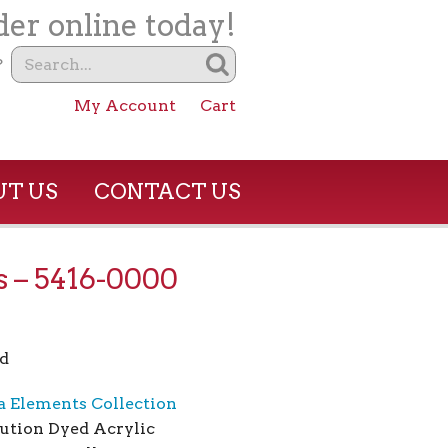
er online today!
?
My Account
Cart
T US
CONTACT US
 – 5416-0000
d
a Elements Collection
ution Dyed Acrylic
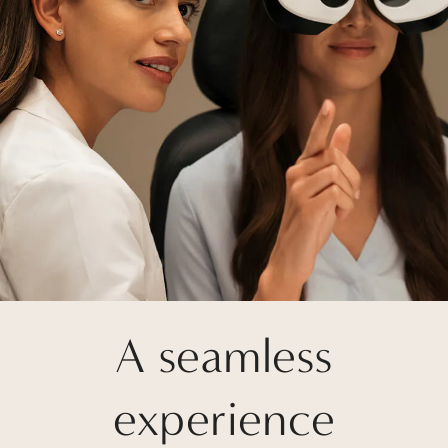
A seamless
experience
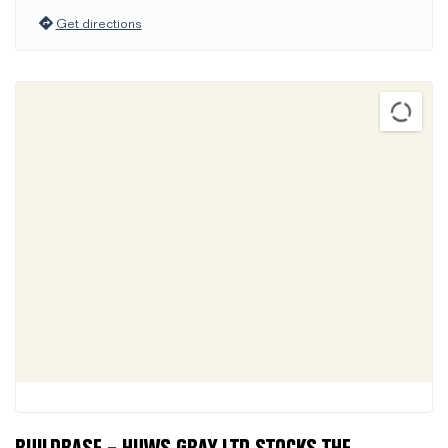
Get directions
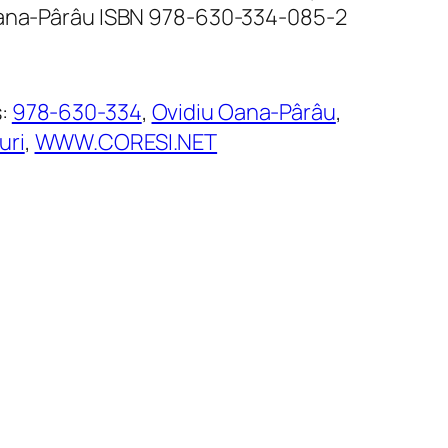
Oana-Pârâu ISBN 978-630-334-085-2
s:
978-630-334
, 
Ovidiu Oana-Pârâu
, 
uri
, 
WWW.CORESI.NET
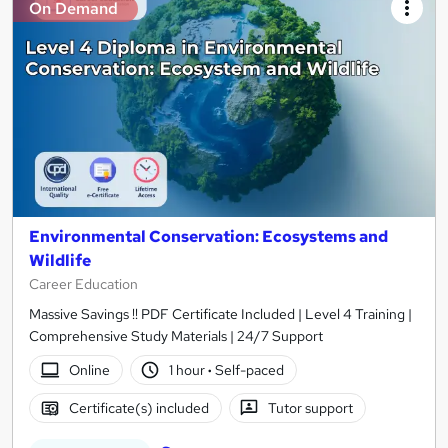
On Demand
Environmental Conservation: Ecosystems and
Wildlife
Career Education
Massive Savings !! PDF Certificate Included | Level 4 Training |
Comprehensive Study Materials | 24/7 Support
Online
1 hour
·
Self-paced
Certificate(s) included
Tutor support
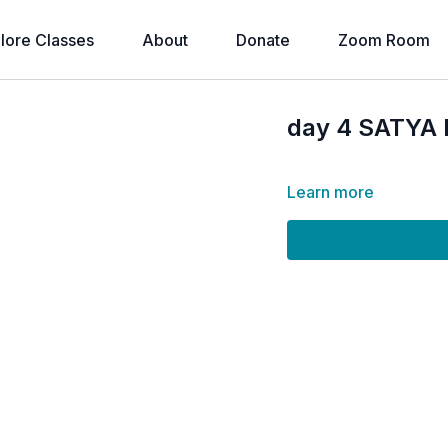
lore Classes
About
Donate
Zoom Room
day 4 SATYA 
Learn more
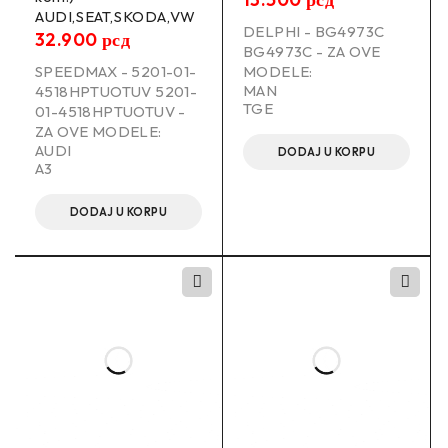
AUDI,SEAT,SKODA,VW
DELPHI - BG4973C
32.900
рсд
BG4973C - ZA OVE
SPEEDMAX - 5201-01-
MODELE:
MAN
4518HPTUOTUV 5201-
TGE
01-4518HPTUOTUV -
ZA OVE MODELE:
AUDI
DODAJ U KORPU
A3
DODAJ U KORPU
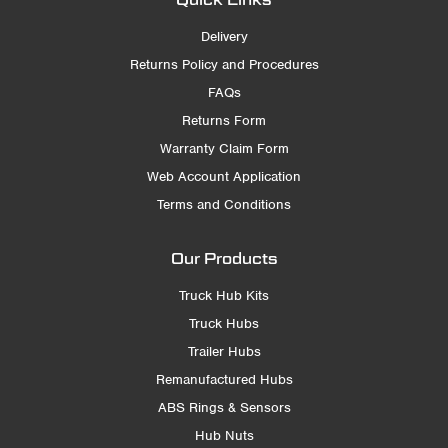
Delivery
Returns Policy and Procedures
FAQs
Returns Form
Warranty Claim Form
Web Account Application
Terms and Conditions
Our Products
Truck Hub Kits
Truck Hubs
Trailer Hubs
Remanufactured Hubs
ABS Rings & Sensors
Hub Nuts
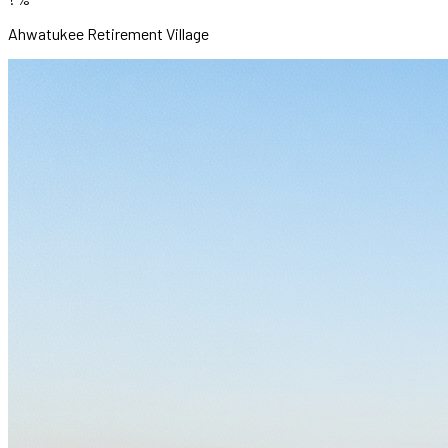
Ahwatukee Retirement Village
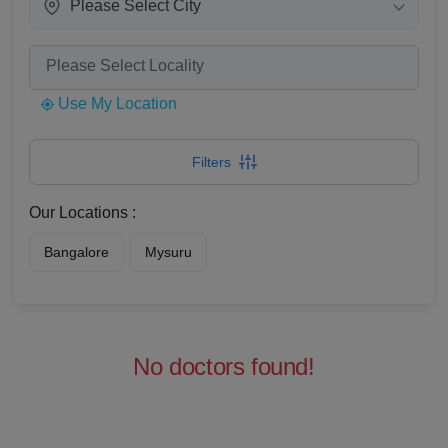
Please Select City
Use My Location
Filters
Our Locations :
Bangalore
Mysuru
No doctors found!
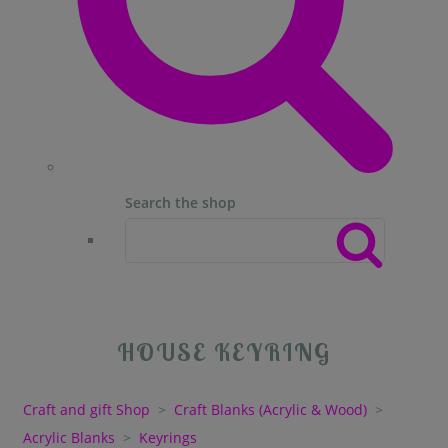
Search the shop
HOUSE KEYRING
Craft and gift Shop
>
Craft Blanks (Acrylic & Wood)
>
Acrylic Blanks
>
Keyrings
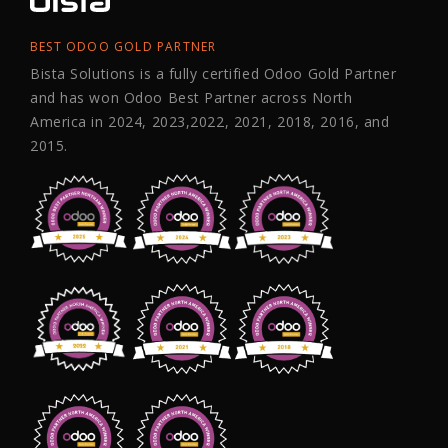
BEST ODOO GOLD PARTNER
Bista Solutions is a fully certified Odoo Gold Partner
and has won Odoo Best Partner across North
America in 2024, 2023,2022, 2021, 2018, 2016, and
2015.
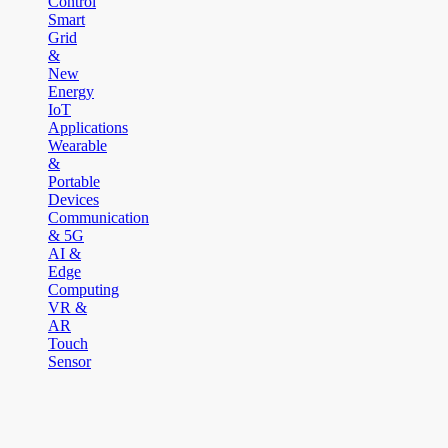
Control
Smart
Grid
&
New
Energy
IoT
Applications
Wearable
&
Portable
Devices
Communication
& 5G
AI &
Edge
Computing
VR &
AR
Touch
Sensor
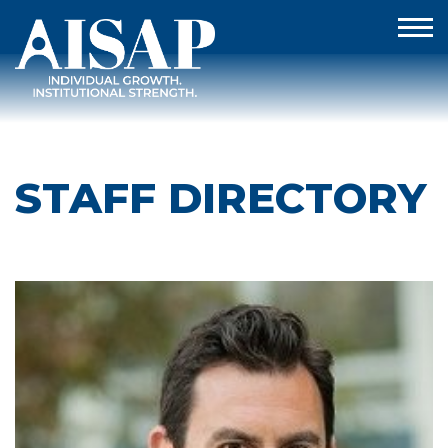
STAFF DIRECTORY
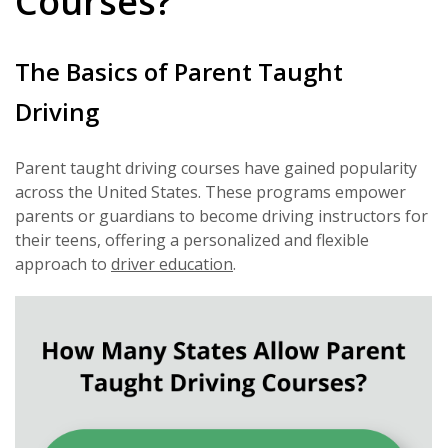
Courses?
The Basics of Parent Taught
Driving
Parent taught driving courses have gained popularity
across the United States. These programs empower
parents or guardians to become driving instructors for
their teens, offering a personalized and flexible
approach to
driver education
.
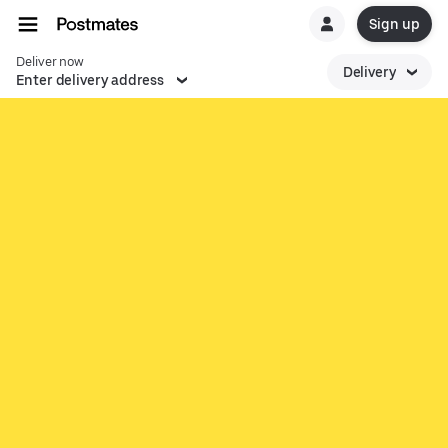
Sign up
Deliver now
Delivery
Enter delivery address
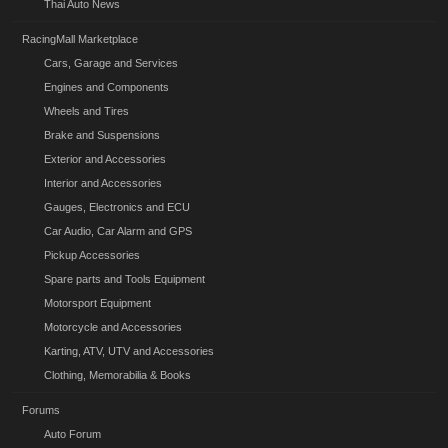
Thai Auto News
RacingMall Marketplace
Cars, Garage and Services
Engines and Components
Wheels and Tires
Brake and Suspensions
Exterior and Accessories
Interior and Accessories
Gauges, Electronics and ECU
Car Audio, Car Alarm and GPS
Pickup Accessories
Spare parts and Tools Equipment
Motorsport Equipment
Motorcycle and Accessories
Karting, ATV, UTV and Accessories
Clothing, Memorabilia & Books
Forums
Auto Forum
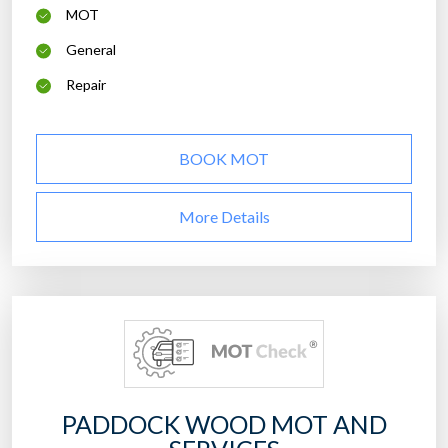
MOT
General
Repair
BOOK MOT
More Details
PADDOCK WOOD MOT AND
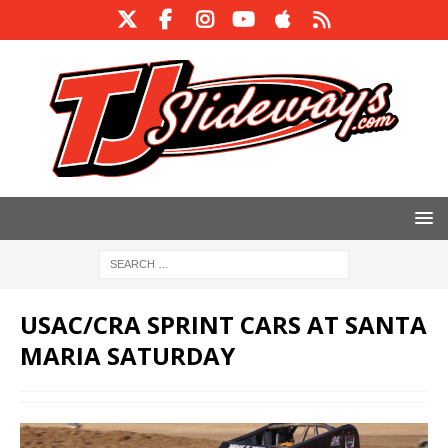
USAC/CRA SPRINT CARS AT SANTA
MARIA SATURDAY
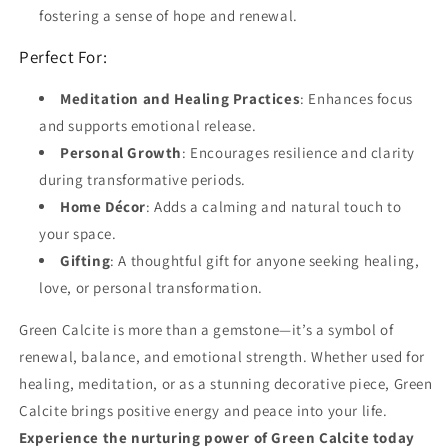
fostering a sense of hope and renewal.
Perfect For:
Meditation and Healing Practices
: Enhances focus
and supports emotional release.
Personal Growth
: Encourages resilience and clarity
during transformative periods.
Home Décor
: Adds a calming and natural touch to
your space.
Gifting
: A thoughtful gift for anyone seeking healing,
love, or personal transformation.
Green Calcite is more than a gemstone—it’s a symbol of
renewal, balance, and emotional strength. Whether used for
healing, meditation, or as a stunning decorative piece, Green
Calcite brings positive energy and peace into your life.
Experience the nurturing power of Green Calcite today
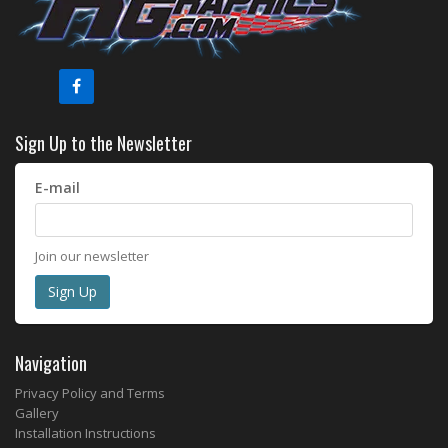
Sign Up to the Newsletter
E-mail
Join our newsletter
Navigation
Privacy Policy and Terms
Gallery
Installation Instructions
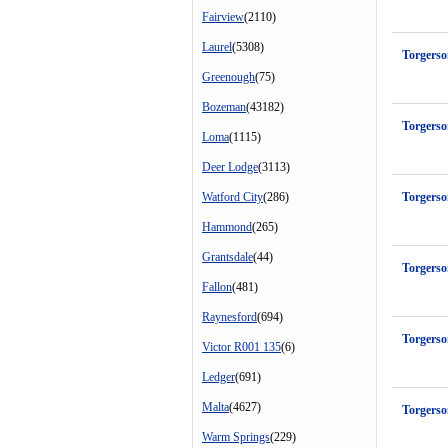
Fairview
(2110)
Laurel
(5308)
Torgers
Greenough
(75)
Bozeman
(43182)
Torgerso
Loma
(1115)
Deer Lodge
(3113)
Watford City
(286)
Torgers
Hammond
(265)
Grantsdale
(44)
Torgerso
Fallon
(481)
Raynesford
(694)
Torgerso
Victor R001 135
(6)
Ledger
(691)
Malta
(4627)
Torgers
Warm Springs
(229)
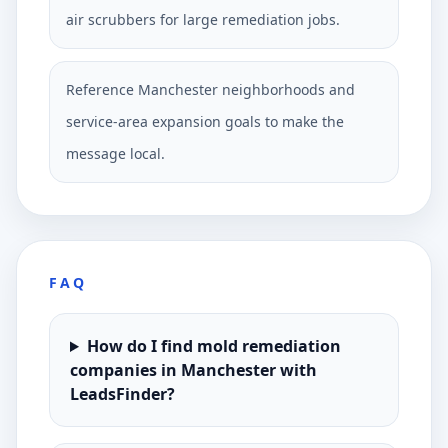
air scrubbers for large remediation jobs.
Reference Manchester neighborhoods and
service-area expansion goals to make the
message local.
FAQ
How do I find mold remediation
companies in Manchester with
LeadsFinder?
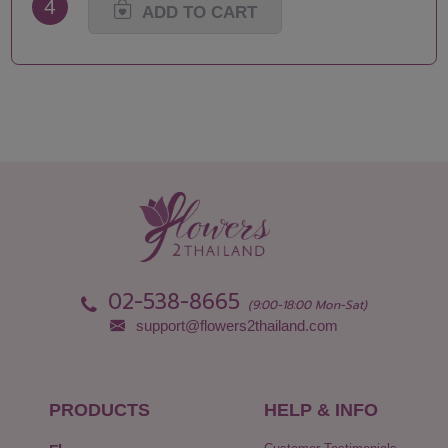
4
ADD TO CART
02-538-8665
(9:00-18:00 Mon-Sat)
support@flowers2thailand.com
PRODUCTS
HELP & INFO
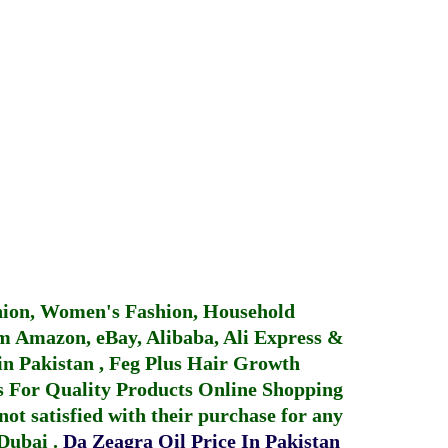
hion, Women's Fashion, Household
 Amazon, eBay, Alibaba, Ali Express &
in Pakistan
,
Feg Plus Hair Growth
 For Quality Products
Online Shopping
not satisfied with their purchase for any
 Dubai
.
Da Zeagra Oil Price In Pakistan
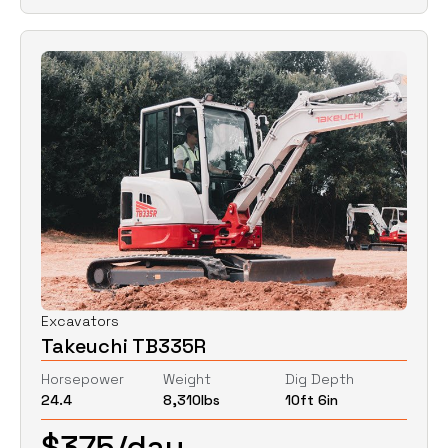
Excavators
Takeuchi TB335R
Horsepower
Weight
Dig Depth
24.4
8,310
lbs
10ft 6in
$
375
/day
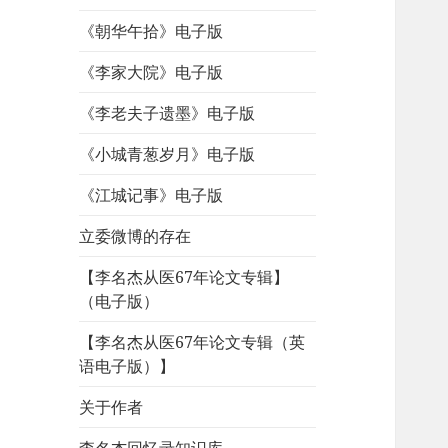
《朝华午拾》电子版
《李家大院》电子版
《李老夫子遗墨》电子版
《小城青葱岁月》电子版
《江城记事》电子版
立委微博的存在
【李名杰从医67年论文专辑】
（电子版）
【李名杰从医67年论文专辑（英
语电子版）】
关于作者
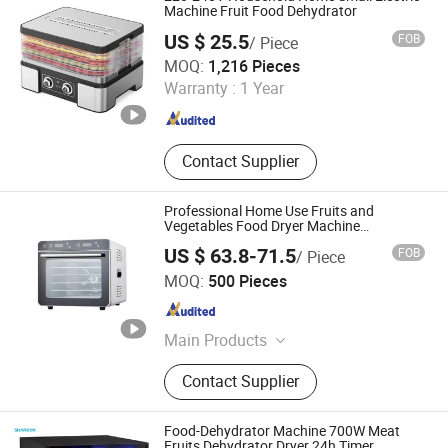
Hand Blender
Machine Fruit Food Dehydrator
US $ 25.5
FOB
/ Piece
Guangzhou Aemaxx Household Products Co., Ltd.
MOQ:
1,216 Pieces
Warranty :
1 Year
Guangdong , China
Since 2025
Contact Supplier
Professional Home Use Fruits and
Vegetables Food Dryer Machine
Dehydrator with 6 Stainless Steel Trays
US $ 63.8-71.5
FOB
/ Piece
Best Drying Effect
Ultron Technology (Foshan) Co., Ltd.
MOQ:
500 Pieces
Guangdong , China
Since 2020
Main Products
Food Blender, Bread Toaster, Electric
Contact Supplier
Kettle, Air Fryer & Air Fryer Oven,
Window Cleaning Robot, Coffee
Maker, Meat Grinder
Food-Dehydrator Machine 700W Meat
Fruits Dehydrator Dryer 24h Timer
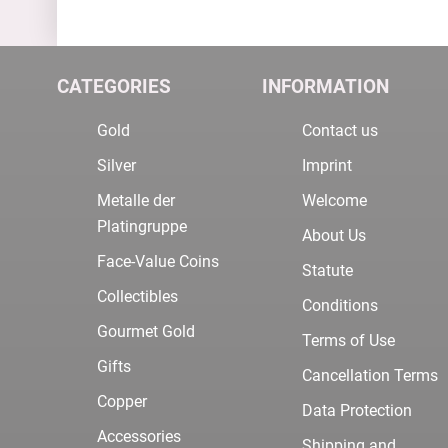
CATEGORIES
INFORMATION
Gold
Contact us
Silver
Imprint
Metalle der
Welcome
Platingruppe
About Us
Face-Value Coins
Statute
Collectibles
Conditions
Gourmet Gold
Terms of Use
Gifts
Cancellation Terms
Copper
Data Protection
Accessories
Shipping and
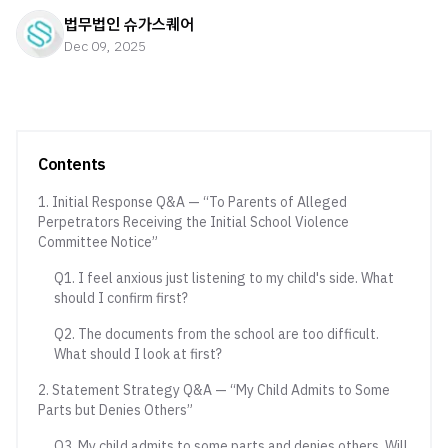
법무법인 슈가스퀘어
Dec 09, 2025
Contents
1. Initial Response Q&A — “To Parents of Alleged
Perpetrators Receiving the Initial School Violence
Committee Notice”
Q1. I feel anxious just listening to my child's side. What
should I confirm first?
Q2. The documents from the school are too difficult.
What should I look at first?
2. Statement Strategy Q&A — “My Child Admits to Some
Parts but Denies Others”
Q3. My child admits to some parts and denies others. Will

☆ ☆ ☆ ☆

#### EXERCISE DETAILS:
The whole listing must be restated word for word. Leave out any pictures.

#### ANSWER TO THIS EXERCISE:
er online today!
?
My Account
Cart
T US
CONTACT US
 – 5416-0000
d
a Elements Collection
ution Dyed Acrylic
A seamless
experience
Get directions
Oana-Pârâu ISBN 978-630-334-085-2
s:
978-630-334
, 
Ovidiu Oana-Pârâu
, 
uri
, 
WWW.CORESI.NET
On Demand
Environmental Conservation: Ecosystems and
Wildlife
Career Education
Massive Savings !! PDF Certificate Included | Level 4 Training |
Comprehensive Study Materials | 24/7 Support
Online
1 hour
·
Self-paced
Certificate(s) included
Tutor support
lore Classes
About
Donate
Zoom Room
day 4 SATYA 
Learn more
AUDI,SEAT,SKODA,VW
DELPHI - BG4973C
32.900
рсд
BG4973C - ZA OVE
SPEEDMAX - 5201-01-
MODELE:
MAN
4518HPTUOTUV 5201-
TGE
01-4518HPTUOTUV -
ZA OVE MODELE:
AUDI
DODAJ U KORPU
A3
DODAJ U KORPU
Delivery
Returns Policy and Procedures
FAQs
Returns Form
Warranty Claim Form
Web Account Application
Terms and Conditions
Our Products
Truck Hub Kits
Truck Hubs
Trailer Hubs
Remanufactured Hubs
ABS Rings & Sensors
Hub Nuts
Ahwatukee Retirement Village
Please Select City
Use My Location
Filters
Our Locations :
Bangalore
Mysuru
No doctors found!
Search the shop
HOUSE KEYRING
Craft and gift Shop
>
Craft Blanks (Acrylic & Wood)
>
Acrylic Blanks
>
Keyrings
BEST ODOO GOLD PARTNER
Bista Solutions is a fully certified Odoo Gold Partner
and has won Odoo Best Partner across North
America in 2024, 2023,2022, 2021, 2018, 2016, and
2015.
Control
Smart
Grid
&
New
Energy
IoT
Applications
Wearable
&
Portable
Devices
Communication
& 5G
AI &
Edge
Computing
VR &
AR
Touch
Sensor
STAFF DIRECTORY
Courses?
The Basics of Parent Taught
Driving
Parent taught driving courses have gained popularity
across the United States. These programs empower
parents or guardians to become driving instructors for
their teens, offering a personalized and flexible
approach to
driver education
.
Sign up
Deliver now
Delivery
Enter delivery address
Thai Auto News
RacingMall Marketplace
Cars, Garage and Services
Engines and Components
Wheels and Tires
Brake and Suspensions
Exterior and Accessories
Interior and Accessories
Gauges, Electronics and ECU
Car Audio, Car Alarm and GPS
Pickup Accessories
Spare parts and Tools Equipment
Motorsport Equipment
Motorcycle and Accessories
Karting, ATV, UTV and Accessories
Clothing, Memorabilia & Books
Forums
Auto Forum
MOT
General
Repair
BOOK MOT
More Details
PADDOCK WOOD MOT AND
USAC/CRA SPRINT CARS AT SANTA
MARIA SATURDAY
fostering a sense of hope and renewal.
Perfect For:
Meditation and Healing Practices
: Enhances focus
and supports emotional release.
Personal Growth
: Encourages resilience and clarity
during transformative periods.
Home Décor
: Adds a calming and natural touch to
your space.
Gifting
: A thoughtful gift for anyone seeking healing,
love, or personal transformation.
Green Calcite is more than a gemstone—it’s a symbol of
renewal, balance, and emotional strength. Whether used for
healing, meditation, or as a stunning decorative piece, Green
Calcite brings positive energy and peace into your life.
Experience the nurturing power of Green Calcite today
Sign Up to the Newsletter
E-mail
Join our newsletter
Navigation
Privacy Policy and Terms
Gallery
Installation Instructions
Fairview
(2110)
Laurel
(5308)
Torgers
Greenough
(75)
Bozeman
(43182)
Torgerso
Loma
(1115)
Deer Lodge
(3113)
Watford City
(286)
Torgers
Hammond
(265)
Grantsdale
(44)
Torgerso
Fallon
(481)
Raynesford
(694)
Torgerso
Victor R001 135
(6)
Ledger
(691)
Malta
(4627)
Torgers
Warm Springs
(229)
air scrubbers for large remediation jobs.
Reference Manchester neighborhoods and
service-area expansion goals to make the
message local.
FAQ
How do I find mold remediation
companies in Manchester with
LeadsFinder?
4
ADD TO CART
02-538-8665
(9:00-18:00 Mon-Sat)
support@flowers2thailand.com
PRODUCTS
HELP & INFO
hion, Women's Fashion, Household
 Amazon, eBay, Alibaba, Ali Express &
in Pakistan
,
Feg Plus Hair Growth
 For Quality Products
Online Shopping
not satisfied with their purchase for any
 Dubai
.
Da Zeagra Oil Price In Pakistan
Excavators
Takeuchi TB335R
Horsepower
Weight
Dig Depth
24.4
8,310
lbs
10ft 6in
$
375
/day
《朝华午拾》电子版
《李家大院》电子版
《李老夫子遗墨》电子版
《小城青葱岁月》电子版
《江城记事》电子版
立委微博的存在
【李名杰从医67年论文专辑】
（电子版）
【李名杰从医67年论文专辑（英
语电子版）】
关于作者
Hand Blender
Machine Fruit Food Dehydrator
US $ 25.5
FOB
/ Piece
Guangzhou Aemaxx Household Products Co., Ltd.
MOQ:
1,216 Pieces
Warranty :
1 Year
Guangdong , China
Since 2025
Contact Supplier
Professional Home Use Fruits and
Vegetables Food Dryer Machine
Dehydrator with 6 Stainless Steel Trays
US $ 63.8-71.5
FOB
/ Piece
Best Drying Effect
Ultron Technology (Foshan) Co., Ltd.
MOQ:
500 Pieces
Guangdong , China
Since 2020
Main Products
Food Blender, Bread Toaster, Electric
Contact Supplier
Kettle, Air Fryer & Air Fryer Oven,
Window Cleaning Robot, Coffee
Maker, Meat Grinder
Food-Dehydrator Machine 700W Meat
Fruits Dehydrator Dryer 24h Timer
CATEGORIES
INFORMATION
Gold
Contact us
Silver
Imprint
Metalle der
Welcome
Platingruppe
About Us
Face-Value Coins
Statute
Collectibles
Conditions
Gourmet Gold
Terms of Use
Gifts
Cancellation Terms
Copper
Data Protection
Accessories
Shipping and
법무법인 슈가스퀘어
Dec 09, 2025
Contents
1. Initial Response Q&A — “To Parents of Alleged
Perpetrators Receiving the Initial School Violence
Committee Notice”
Q1. I feel anxious just listening to my child's side. What
should I confirm first?
Q2. The documents from the school are too difficult.
What should I look at first?
2. Statement Strategy Q&A — “My Child Admits to Some
Parts but Denies Others”
Q3. My child admits to some parts and denies others. Will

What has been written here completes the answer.